How, then, can a sort of rule of law be enforced without a state—or state building?
The  international community needs to give up the seemingly futile task of state building without abandoning its commitment to the rule of law. To do so, donor nations and institutions should effort to support existing structures insofar as they do not violate international law and human rights. This can be accomplished in two major ways:

1) Reimagine the state.
Many Somali communities are organized by clan rather than region. Despite their occasionally criminal means of obtaining income, Somali clan leaders benevolent dictators, distributing food and money to people under their domain and helping resolve intercommunity disputes.

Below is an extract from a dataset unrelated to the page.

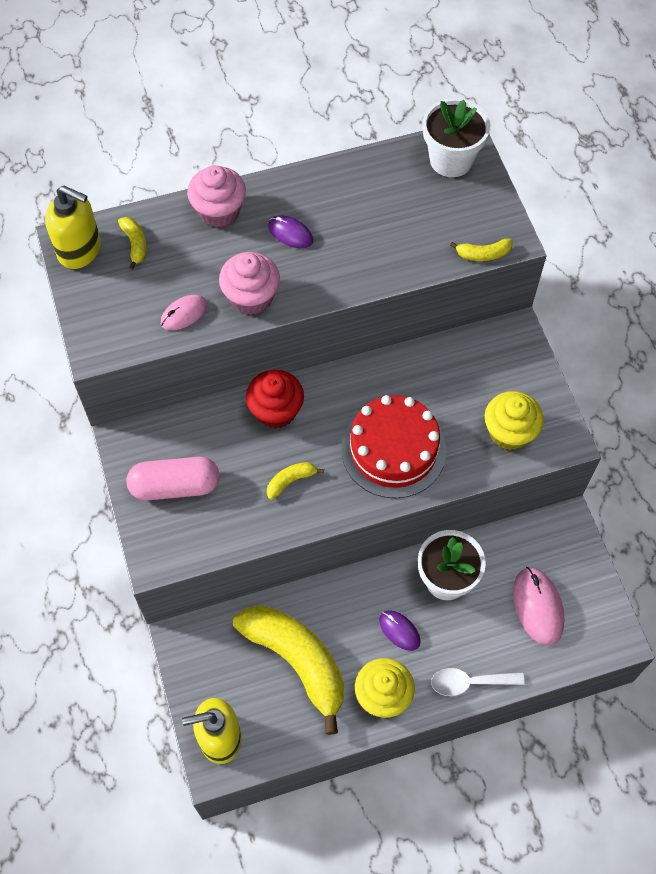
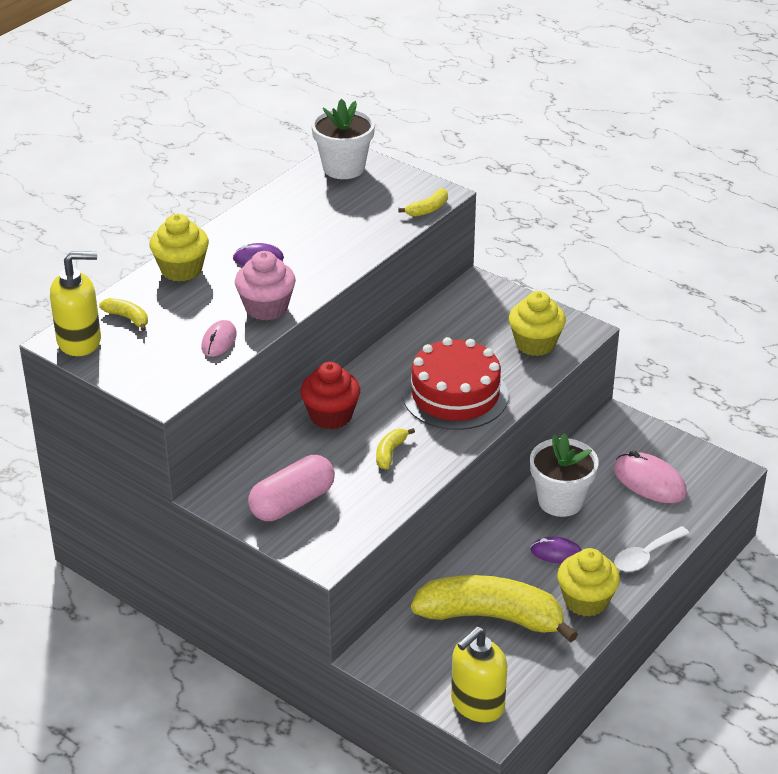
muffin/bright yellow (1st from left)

If the international community views these communities as microstates, they might have more success at building semi-formalized institutions that work for everyone—including women and other marginalized members of society.

2) Recognize Somaliland statehood.
Somaliland has long sought regocnition of its self-declared statehood. It is the most “developed” region of Somalia in part due to its commitment to a rule of law based in its own legal system, which is a hybrid of colonial codes from India from the time of British rule and Xeer, the system of collective justice in which elders enforce collective judgment based on a sort of common law based in community knowledge and values. Somalia has long fought the separation of Somaliland from the rest of the country because Somaliland is the only thriving region in the country. Recognizing Somaliland’s statehood may threaten and provoke Somalia and Puntland to institutionalize in a way that works for them in order to gain their own economic power again.

Somalia needs infrastructure and security. But simply building roads and ignoring the rule of law altogether will be disastrous. Instead, the international community should invest in helping Somalia make effective and fair use of existing community structures and create incentives for neighboring regions by recognizing Somaliland’s independence.